◆ WORK ORDER:
In all of the records, substitute "honra" for "reputação" and write the lines out again with nothing else changed.

Saved entries:
____________
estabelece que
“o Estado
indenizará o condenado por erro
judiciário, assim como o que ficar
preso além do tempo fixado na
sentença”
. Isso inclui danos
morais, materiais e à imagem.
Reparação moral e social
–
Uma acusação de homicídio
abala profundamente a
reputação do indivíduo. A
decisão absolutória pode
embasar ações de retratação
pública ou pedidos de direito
____________
◆ WRITTEN ANSWER:
estabelece que
“o Estado
indenizará o condenado por erro
judiciário, assim como o que ficar
preso além do tempo fixado na
sentença”
. Isso inclui danos
morais, materiais e à imagem.
Reparação moral e social
–
Uma acusação de homicídio
abala profundamente a
honra do indivíduo. A
decisão absolutória pode
embasar ações de retratação
pública ou pedidos de direito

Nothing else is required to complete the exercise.